AI Infrastructure 2026-05-26 3 min read

Ollama API Quickstart: How to Run a Local Model and Call It From Python

A practical Ollama guide showing how to start the local server, pull a model, call the HTTP API, and use a local LLM from Python without overcomplicating the stack.

Why Ollama gets popular so fast: it gives developers a much shorter path from “I want to try a local model” to “I have a local API endpoint.” That speed is useful, but the value comes from using it in a disciplined way instead of turning local LLM work into random shell experiments.

What Ollama gives you

Ollama helps you download and run local models with a simpler command-line workflow than many lower-level inference setups. It also exposes a local HTTP API, which is what makes it useful beyond toy terminal chats.

That means you can:

run a model locally
call it from scripts
plug it into prototypes
experiment without immediately depending on a hosted API

Step 1: install Ollama

On macOS, install it from the official site or app bundle. After installation, verify:

ollama --version

If the command is missing, fix PATH or the installation before doing anything else.

Step 2: pull a model

Example:

ollama pull llama3.1

This downloads the model so it is available locally.

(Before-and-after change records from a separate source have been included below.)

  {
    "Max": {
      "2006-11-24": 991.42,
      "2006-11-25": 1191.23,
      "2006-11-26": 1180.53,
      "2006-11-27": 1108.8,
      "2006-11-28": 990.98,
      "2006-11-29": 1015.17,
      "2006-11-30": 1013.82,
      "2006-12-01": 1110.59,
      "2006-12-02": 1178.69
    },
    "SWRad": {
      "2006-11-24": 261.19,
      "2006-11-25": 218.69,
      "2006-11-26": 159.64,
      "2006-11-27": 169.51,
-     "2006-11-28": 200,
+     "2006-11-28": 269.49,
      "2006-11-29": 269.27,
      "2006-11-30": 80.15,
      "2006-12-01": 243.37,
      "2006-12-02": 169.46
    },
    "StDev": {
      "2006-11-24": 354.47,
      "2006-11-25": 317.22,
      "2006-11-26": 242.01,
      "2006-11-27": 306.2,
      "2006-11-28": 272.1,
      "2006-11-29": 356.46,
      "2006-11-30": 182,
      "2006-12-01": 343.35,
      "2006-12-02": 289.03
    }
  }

Step 3: run a quick local chat in the terminal

ollama run llama3.1

That confirms the local runtime works at the most basic level.

Step 4: use the HTTP API

Ollama documents a local API. A simple request with curl looks like this:

curl http://localhost:11434/api/generate -d '{
  "model": "llama3.1",
  "prompt": "Explain what a Docker healthcheck does in one paragraph.",
  "stream": false
}'

That is the point where Ollama becomes more than a CLI novelty.

Python example

import requests

response = requests.post(
    "http://localhost:11434/api/generate",
    json={
        "model": "llama3.1",
        "prompt": "Write a Python function that retries a request three times.",
        "stream": False,
    },
    timeout=120,
)

response.raise_for_status()
data = response.json()
print(data["response"])

That is enough to start wiring a local model into internal tools or experiments.

When the chat endpoint is a better fit

Some teams begin with /api/generate, but for multi-turn workflows the chat-style API is often easier to reason about because the message history is explicit.

import requests

response = requests.post(
    "http://localhost:11434/api/chat",
    json={
        "model": "llama3.1",
        "messages": [
            {"role": "system", "content": "You explain infrastructure clearly."},
            {"role": "user", "content": "What does a reverse proxy do?"},
        ],
        "stream": False,
    },
    timeout=120,
)

print(response.json()["message"]["content"])

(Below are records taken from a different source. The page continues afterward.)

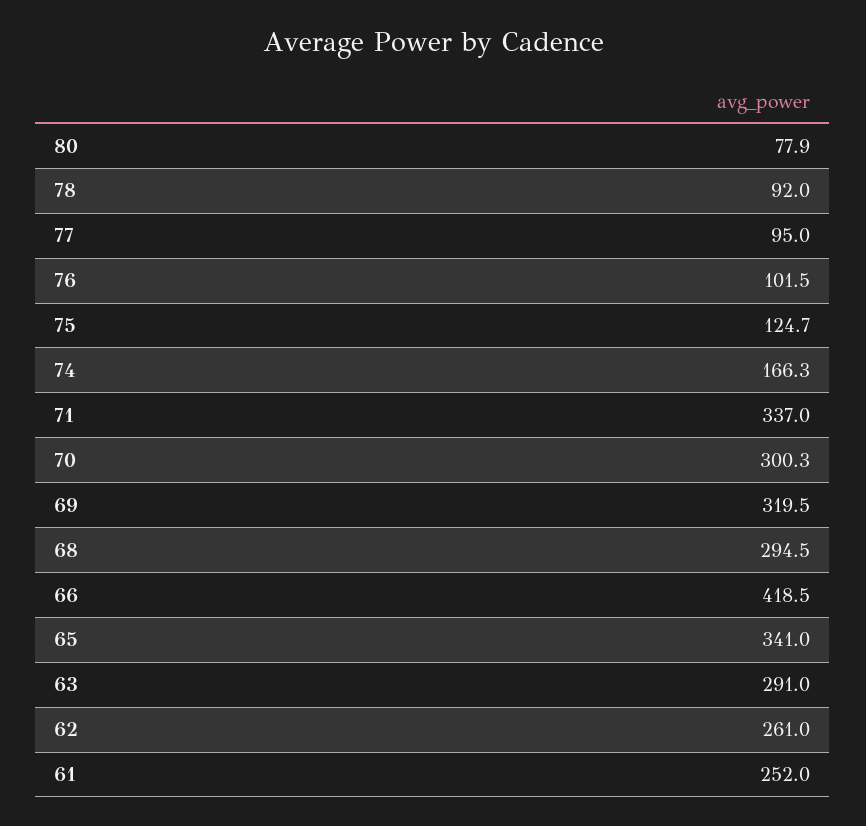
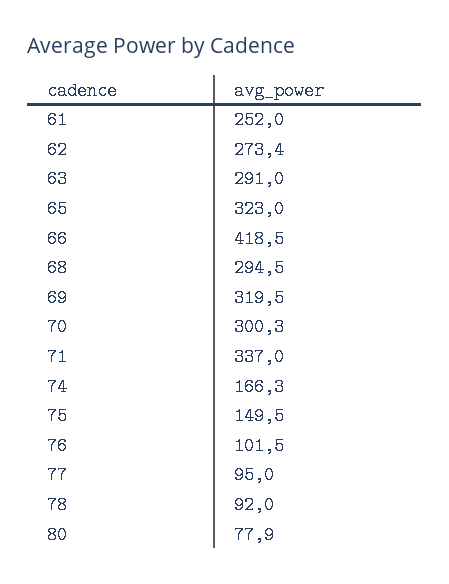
  {
    "80": 77.9,
    "78": 92,
    "77": 95,
    "76": 101.5,
-   "75": 124.7,
+   "75": 149.5,
    "74": 166.3,
    "71": 337,
    "70": 300.3,
    "69": 319.5,
    "68": 294.5,
    "66": 418.5,
-   "65": 341,
+   "65": 323,
    "63": 291,
-   "62": 261,
+   "62": 273.4,
    "61": 252
  }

That shape tends to age better once your prototype becomes a real assistant or internal tool.

Why developers still get tripped up

They forget local models are still infrastructure

Local does not mean free of constraints. CPU vs GPU, RAM, model size, and latency still matter.

They assume local privacy means zero design work

Running the model locally is only one part. You still need to think about logging, prompt handling, timeouts, and error behavior.

They keep switching models without defining the job

A local model experiment becomes much more useful when the task is concrete:

summarize logs
rewrite docs
classify support tickets
draft code comments

When Ollama is the right tool

It is excellent when you want:

fast local experimentation
an easy API surface
lower-friction demos for internal tooling
local testing before deciding on a heavier stack

Common first-week mistakes

The most common mistake is downloading a model that is too heavy for the machine and then assuming the whole local-LLM idea is bad. Another is treating every model swap like progress instead of first defining the task. A better workflow is to pick one narrow job, measure response quality and latency, and only then decide whether you need a larger model.

Final recommendation

Do not judge Ollama by the first funny chatbot output it gives you. Judge it by whether the local API helps you prototype a real developer workflow faster.

That is the real reason to use it. Not local-model theater. Faster iteration with more control.